Apple shares fell on September 28 after the company scrapped plans to ramp up production of its new iPhone 14 this year due to suddenly reduced demand.
According an article in Bloomberg The day before, Apple executives had admitted that the electronics giant had overestimated consumer demand for its new iPhone 14 model this holiday season.
Apple shares initially fell on the news, but partially recovered by the end of trading, falling only 1.92% to $149.84.
The total stock loss this year is 18%, compared to a 23% drop in the S&P 500 index.
Apple had recently unveiled the new iPhone 14 and its accessories at a launch event on September 7 to much hype.
The new model includes an improved camera, emergency satellite services and longer battery life, but without a price increase.
The phone maker had optimistically raised its sales forecast in the weeks leading up to the September release, asking some of its suppliers to increase their production rate by 7%.
July saw an increase in iPhone sales at the end of its June fiscal third quarter, which beat expectations, leading the company to expect increased sales of the new phone.
However, within two weeks of the initial release, the smartphone maker suddenly realized that its early sales estimates had failed to materialize this month.
The California-based company immediately asked its suppliers to reduce production of its iPhone 14 product series, up to 6 million units in the second half of 2022, according to Bloomberg.
Apple has instead decided to focus on producing an additional 90 million handsets, the same amount as last year and in line with Apple’s summer projections for the fourth quarter.
However, demand for the more expensive iPhone 14 Pro was still higher than for the cheaper base versions of the model, according to Bloomberg.

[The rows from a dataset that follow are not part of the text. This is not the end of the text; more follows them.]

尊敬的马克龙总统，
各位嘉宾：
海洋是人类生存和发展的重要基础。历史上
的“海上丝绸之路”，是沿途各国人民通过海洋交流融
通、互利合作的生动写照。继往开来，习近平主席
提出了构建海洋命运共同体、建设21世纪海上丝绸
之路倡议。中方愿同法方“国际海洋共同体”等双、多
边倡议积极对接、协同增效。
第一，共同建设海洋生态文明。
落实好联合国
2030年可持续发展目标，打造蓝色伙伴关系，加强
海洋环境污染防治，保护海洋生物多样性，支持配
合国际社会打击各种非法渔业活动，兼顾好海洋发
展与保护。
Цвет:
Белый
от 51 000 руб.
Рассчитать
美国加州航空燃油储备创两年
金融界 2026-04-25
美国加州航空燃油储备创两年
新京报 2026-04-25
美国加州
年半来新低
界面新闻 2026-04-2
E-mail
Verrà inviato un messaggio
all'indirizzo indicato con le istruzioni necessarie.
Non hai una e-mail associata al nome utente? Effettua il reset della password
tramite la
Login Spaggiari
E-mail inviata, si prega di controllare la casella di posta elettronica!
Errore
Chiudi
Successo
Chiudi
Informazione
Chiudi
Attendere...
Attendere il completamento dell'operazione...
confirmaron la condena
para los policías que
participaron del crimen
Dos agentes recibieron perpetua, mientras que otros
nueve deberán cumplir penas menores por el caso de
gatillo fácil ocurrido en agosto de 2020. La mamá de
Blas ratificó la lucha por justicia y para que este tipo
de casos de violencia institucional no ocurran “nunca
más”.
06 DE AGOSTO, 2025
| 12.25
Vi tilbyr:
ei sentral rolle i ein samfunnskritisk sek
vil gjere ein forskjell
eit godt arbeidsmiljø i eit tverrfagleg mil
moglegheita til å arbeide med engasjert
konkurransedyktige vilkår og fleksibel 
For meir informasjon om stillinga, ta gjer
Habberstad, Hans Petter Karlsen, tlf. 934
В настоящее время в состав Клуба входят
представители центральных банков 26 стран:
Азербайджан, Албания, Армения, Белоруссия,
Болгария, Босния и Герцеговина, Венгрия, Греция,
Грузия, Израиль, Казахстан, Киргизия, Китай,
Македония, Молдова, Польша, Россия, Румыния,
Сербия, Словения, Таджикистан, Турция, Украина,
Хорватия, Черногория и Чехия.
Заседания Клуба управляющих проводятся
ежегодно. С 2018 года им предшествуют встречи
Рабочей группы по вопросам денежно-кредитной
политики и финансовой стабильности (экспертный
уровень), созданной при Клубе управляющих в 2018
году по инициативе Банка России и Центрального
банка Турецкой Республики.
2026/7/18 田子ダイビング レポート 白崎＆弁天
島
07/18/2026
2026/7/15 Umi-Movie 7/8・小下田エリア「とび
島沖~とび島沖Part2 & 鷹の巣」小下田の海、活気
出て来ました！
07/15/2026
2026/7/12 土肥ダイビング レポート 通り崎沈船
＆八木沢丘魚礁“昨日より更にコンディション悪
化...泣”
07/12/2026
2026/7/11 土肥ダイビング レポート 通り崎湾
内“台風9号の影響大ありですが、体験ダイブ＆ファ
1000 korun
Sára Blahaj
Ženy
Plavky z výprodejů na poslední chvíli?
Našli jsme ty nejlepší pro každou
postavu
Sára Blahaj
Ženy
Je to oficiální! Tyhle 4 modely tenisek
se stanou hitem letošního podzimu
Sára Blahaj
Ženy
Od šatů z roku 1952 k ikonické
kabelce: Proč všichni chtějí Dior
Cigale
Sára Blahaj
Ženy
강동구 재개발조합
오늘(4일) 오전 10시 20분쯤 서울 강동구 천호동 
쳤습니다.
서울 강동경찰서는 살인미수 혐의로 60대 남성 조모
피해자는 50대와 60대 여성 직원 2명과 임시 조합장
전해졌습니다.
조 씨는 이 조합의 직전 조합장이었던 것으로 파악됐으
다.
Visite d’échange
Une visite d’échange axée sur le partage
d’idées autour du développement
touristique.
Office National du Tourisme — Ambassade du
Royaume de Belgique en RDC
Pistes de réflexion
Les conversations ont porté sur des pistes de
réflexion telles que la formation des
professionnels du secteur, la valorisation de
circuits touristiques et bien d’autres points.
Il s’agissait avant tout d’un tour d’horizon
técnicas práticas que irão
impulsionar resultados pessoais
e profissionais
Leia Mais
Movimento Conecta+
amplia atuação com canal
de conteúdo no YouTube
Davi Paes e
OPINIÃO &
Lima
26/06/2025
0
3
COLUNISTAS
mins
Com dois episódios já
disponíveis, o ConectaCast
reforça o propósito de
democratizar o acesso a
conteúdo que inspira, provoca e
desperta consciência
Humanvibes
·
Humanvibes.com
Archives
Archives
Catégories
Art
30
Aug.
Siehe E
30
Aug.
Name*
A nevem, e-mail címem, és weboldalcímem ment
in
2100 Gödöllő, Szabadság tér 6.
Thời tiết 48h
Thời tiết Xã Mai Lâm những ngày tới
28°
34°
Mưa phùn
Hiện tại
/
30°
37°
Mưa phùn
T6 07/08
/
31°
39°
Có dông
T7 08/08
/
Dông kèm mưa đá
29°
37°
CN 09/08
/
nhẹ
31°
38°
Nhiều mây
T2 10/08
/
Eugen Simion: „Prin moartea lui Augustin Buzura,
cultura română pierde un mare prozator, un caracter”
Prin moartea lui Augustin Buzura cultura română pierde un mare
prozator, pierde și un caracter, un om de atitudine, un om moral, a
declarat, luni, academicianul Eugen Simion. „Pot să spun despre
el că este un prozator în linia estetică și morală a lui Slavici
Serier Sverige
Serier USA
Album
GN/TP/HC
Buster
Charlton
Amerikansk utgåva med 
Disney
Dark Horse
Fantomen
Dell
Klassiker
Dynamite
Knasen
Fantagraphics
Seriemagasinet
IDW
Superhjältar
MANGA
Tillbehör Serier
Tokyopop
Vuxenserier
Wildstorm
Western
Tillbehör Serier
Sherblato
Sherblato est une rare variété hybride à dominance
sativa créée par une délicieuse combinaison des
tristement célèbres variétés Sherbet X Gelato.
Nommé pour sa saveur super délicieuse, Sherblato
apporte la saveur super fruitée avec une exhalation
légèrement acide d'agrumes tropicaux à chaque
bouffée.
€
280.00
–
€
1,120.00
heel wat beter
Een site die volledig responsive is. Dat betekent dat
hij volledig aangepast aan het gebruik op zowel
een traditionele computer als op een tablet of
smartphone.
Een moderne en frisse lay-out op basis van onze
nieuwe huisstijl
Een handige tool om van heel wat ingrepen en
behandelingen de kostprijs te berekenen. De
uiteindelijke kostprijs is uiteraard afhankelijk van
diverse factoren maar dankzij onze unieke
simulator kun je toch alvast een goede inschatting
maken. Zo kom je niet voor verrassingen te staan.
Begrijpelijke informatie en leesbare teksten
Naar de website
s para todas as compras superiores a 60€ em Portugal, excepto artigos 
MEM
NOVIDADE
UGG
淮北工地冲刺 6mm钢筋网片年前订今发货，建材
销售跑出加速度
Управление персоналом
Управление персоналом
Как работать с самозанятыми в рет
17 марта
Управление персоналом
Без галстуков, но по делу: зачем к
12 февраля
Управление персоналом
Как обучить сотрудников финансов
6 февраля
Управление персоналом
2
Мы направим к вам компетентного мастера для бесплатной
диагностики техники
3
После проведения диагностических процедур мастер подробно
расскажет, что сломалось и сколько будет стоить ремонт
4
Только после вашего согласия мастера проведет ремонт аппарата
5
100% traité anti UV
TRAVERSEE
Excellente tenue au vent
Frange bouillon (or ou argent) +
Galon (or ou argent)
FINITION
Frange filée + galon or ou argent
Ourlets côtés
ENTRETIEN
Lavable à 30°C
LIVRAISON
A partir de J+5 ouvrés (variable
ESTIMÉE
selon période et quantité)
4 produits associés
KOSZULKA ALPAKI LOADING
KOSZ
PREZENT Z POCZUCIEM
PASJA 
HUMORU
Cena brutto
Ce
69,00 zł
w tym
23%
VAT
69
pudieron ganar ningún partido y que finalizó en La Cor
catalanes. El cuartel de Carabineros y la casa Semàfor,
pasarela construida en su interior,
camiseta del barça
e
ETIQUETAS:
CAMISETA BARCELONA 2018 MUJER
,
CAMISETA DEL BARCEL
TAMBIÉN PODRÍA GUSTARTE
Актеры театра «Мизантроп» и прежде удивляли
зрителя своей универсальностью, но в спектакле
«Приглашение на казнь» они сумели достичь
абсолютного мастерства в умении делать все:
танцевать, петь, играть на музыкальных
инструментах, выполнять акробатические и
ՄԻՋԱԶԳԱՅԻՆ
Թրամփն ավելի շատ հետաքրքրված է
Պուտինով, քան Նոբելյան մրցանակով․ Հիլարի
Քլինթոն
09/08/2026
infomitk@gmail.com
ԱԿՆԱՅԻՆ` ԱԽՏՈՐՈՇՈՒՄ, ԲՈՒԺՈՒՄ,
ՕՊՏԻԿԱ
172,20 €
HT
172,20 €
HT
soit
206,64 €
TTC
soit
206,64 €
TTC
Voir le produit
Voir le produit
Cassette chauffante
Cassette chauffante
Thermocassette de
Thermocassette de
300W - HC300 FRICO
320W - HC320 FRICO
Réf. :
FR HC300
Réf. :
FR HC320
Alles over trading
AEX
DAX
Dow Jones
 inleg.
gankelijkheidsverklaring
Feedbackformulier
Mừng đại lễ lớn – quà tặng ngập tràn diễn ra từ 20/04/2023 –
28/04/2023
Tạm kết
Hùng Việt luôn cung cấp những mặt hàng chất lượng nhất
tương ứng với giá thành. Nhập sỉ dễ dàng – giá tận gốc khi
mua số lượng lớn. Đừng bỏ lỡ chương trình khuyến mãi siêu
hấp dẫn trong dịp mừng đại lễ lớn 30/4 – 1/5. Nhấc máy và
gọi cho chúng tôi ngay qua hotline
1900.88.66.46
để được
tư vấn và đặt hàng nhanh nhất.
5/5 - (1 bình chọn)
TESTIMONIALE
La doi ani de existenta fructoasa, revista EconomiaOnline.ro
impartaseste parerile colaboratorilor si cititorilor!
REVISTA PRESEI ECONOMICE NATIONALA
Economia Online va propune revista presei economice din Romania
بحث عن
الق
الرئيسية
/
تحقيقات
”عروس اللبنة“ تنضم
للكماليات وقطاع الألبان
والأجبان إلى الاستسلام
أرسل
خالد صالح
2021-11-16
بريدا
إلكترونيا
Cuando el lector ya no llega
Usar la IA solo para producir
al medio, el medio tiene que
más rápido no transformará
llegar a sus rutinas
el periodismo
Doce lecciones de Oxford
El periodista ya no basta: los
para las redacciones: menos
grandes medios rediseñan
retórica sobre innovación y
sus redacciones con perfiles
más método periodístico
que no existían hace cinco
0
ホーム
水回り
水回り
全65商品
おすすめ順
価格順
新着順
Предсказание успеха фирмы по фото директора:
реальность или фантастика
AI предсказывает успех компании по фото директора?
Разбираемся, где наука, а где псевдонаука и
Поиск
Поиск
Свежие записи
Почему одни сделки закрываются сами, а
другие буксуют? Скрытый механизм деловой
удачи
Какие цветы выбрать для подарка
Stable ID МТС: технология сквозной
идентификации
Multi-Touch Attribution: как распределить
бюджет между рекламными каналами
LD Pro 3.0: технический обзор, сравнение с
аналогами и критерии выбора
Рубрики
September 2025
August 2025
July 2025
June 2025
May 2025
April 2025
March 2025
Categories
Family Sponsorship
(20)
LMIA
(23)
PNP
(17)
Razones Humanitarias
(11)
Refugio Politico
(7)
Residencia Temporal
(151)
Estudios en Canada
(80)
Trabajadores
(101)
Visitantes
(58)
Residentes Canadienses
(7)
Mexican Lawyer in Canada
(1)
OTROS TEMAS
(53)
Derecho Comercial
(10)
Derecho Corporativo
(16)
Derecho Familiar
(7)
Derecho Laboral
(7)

Bloomberg also reported that at least one iPhone vendor plans to shift more of its production capacity to higher-end models.
Smartphone demand is slowing around the world
The consumer market for high-priced electronics, such as smartphones, has slowed due to rising global inflation, fears of recession, supply disruptions due to the war in Ukraine and the pandemic .
The smartphone market is expected to fall 6.5% to 1.27 billion sales in the fourth quarter, according to data from IDC, a marketing intelligence firm.
“iPhone 14 sales may be one of the best indicators of consumer sentiment globally, and that’s not a good sign,” Ron Palmeri, investment adviser at Arrington Capital, said in a statement. Tweeter.
Mainland China, the world’s largest consumer of smartphones, has faced a pandemic-induced economic crisis this year that has severely affected iPhone sales.
iPhone 14 sales in China are 11% lower than last year’s initial sales for the older iPhone 13, according to a note from Jefferies, the financial services group.
The disappointing release of the new model has caused a drop in the market value of key vendors such as Taiwan Semiconductor and Hon Hai Precision Industry, which rely heavily on sales of iPhone-related products for the bulk of their revenue.
Shares of Taiwan Semiconductor, which makes computer chips for smartphones, fell 2.2%, while the world’s largest iPhone assembler, Hon Hai Precision Industry, lost 2.9%.
Apple said on September 26 that it would shift some iPhone 14 production from China to India amid geopolitical tensions and supply chain issues in the East Asian nation.
All in all, concerns about the lack of demand for the new iPhone model are “more barking than biting,” Morgan Stanley analysts told Forbes.